Merhi v. Becker
In Merhi v. Becker, 164 Conn. 516, 325 A.2d 270 (1973), the plaintiff attended an outdoor picnic planned and sponsored by the plaintiff's union, Local 1010, for the benefit of its union members and their guests. Id. at 272.
Approximately 500 people attended the picnic and, for an admission price of $1.50, the patrons were entitled to all of the food and beer they desired. Id.
Local 1010 hired one police officer to regulate the grounds. Id. Eventually, an intoxicated patron at the picnic, who was involved in several altercations during the course of the picnic, drove his car in the area of the picnickers and struck and injured the plaintiff. Id.
The plaintiff brought a negligence action against Local 1010 for failing to protect its invitees against reasonably anticipated dangers and the jury returned a verdict in his favor. Id. at 271.
The union appealed from the verdict and judgment rendered against it, arguing, among other things, that "even if the jury found the defendant negligent, it could not reasonably have found that its negligence was the proximate cause of the plaintiff's injuries." Id. at 273.
The Supreme Court of Connecticut disagreed with the union and upheld the jury's verdict on both the evidence and the law.
On the question of cause-in-fact, the court stated:
"If a defendant's negligence was a substantial factor in producing the plaintiff's injuries, the defendant would not be relieved from liability for those injuries even though another force concurred to produce them. And, where the negligence of the actor creates the risk of a particular harm and is a substantial factor in causing that harm, the fact that the harm is brought about through the intervention of another force does not relieve the actor of liability, except where the harm is intentionally caused by a third person and is not within the scope of the risk created by the actor's conduct. Restatement (Second), 2 Torts 442.Even assuming that the assailant's acts constituted an intervening force, that would not, in itself, relieve the defendant Local 1010 of liability, for the harm caused to the plaintiff was, as the jury found, within the scope of the risk created by the defendant Local 1010's conduct." Id. at 273-74.
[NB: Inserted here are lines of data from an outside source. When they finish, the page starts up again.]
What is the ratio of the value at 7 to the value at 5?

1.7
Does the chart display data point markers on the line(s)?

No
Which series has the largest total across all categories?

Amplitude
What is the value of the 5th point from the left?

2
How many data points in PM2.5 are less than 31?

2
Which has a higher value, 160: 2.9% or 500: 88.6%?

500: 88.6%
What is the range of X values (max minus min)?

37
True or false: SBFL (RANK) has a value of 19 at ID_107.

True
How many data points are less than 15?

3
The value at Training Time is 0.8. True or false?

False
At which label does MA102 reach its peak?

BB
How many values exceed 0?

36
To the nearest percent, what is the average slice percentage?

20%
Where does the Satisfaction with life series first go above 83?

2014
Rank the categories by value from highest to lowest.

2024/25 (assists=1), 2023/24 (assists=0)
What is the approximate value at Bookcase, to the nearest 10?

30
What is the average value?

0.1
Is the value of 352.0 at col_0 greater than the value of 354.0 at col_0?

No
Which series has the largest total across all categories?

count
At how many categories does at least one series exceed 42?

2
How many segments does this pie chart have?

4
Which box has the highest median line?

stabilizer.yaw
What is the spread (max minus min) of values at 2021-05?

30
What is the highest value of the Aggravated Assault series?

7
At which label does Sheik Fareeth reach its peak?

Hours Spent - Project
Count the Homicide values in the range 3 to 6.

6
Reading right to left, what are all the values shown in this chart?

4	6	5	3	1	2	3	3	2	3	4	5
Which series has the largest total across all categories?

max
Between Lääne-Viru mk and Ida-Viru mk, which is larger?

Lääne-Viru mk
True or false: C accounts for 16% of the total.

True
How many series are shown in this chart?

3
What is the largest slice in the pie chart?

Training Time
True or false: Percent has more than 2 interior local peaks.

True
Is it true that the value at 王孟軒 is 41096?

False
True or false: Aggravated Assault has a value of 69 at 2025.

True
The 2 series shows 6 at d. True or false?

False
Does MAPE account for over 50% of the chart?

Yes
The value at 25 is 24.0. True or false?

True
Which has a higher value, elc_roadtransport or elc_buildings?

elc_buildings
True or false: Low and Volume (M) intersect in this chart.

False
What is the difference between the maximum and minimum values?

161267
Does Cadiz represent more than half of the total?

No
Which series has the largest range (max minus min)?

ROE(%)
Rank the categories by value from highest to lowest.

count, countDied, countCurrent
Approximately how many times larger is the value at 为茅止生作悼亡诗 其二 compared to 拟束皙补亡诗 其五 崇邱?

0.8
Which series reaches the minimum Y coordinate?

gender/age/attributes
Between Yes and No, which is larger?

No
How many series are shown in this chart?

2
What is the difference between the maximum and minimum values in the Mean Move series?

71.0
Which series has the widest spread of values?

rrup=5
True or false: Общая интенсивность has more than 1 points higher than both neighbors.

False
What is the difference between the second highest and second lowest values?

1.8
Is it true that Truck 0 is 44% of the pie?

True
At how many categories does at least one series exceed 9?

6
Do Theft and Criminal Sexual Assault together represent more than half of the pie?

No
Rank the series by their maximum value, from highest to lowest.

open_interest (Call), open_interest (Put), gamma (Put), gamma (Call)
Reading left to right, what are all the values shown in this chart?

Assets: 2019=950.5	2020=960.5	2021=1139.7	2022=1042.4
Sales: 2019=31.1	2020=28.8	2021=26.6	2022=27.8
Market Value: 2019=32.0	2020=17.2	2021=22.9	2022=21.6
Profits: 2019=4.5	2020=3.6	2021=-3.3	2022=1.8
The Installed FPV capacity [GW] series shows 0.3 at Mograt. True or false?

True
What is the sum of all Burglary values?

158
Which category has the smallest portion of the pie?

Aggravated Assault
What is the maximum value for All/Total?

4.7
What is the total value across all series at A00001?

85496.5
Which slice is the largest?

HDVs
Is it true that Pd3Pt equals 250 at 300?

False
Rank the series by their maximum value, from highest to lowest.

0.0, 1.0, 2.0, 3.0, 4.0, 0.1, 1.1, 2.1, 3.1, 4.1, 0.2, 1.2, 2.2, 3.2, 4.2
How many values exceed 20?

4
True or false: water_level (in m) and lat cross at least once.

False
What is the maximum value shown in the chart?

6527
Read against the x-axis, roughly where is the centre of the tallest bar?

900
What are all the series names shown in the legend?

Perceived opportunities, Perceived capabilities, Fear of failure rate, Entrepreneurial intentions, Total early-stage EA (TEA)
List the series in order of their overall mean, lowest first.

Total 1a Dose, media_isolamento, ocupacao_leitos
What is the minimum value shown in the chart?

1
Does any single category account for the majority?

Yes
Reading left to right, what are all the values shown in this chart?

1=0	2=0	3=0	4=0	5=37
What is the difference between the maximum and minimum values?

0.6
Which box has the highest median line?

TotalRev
On the question of legal causation, the court reasoned:
"Here, the jury could have found . . . that the inadequate policing of a large crowd served alcoholic beverages all day created the foreseeable risk that boisterous and angry occurrences might result in injury to bystanders, and that this risk became more obvious once the brawls involving the assailant occurred. Consequently, no matter how one characterizes the exact nature of the assailant's action in harming the plaintiff, the jury could reasonably have found that it constituted an instance of the general kind of harm that the defendant's negligence would cause, i.e., harm to patrons from inadequately deterred, raucous, violent conduct." Id. at 273.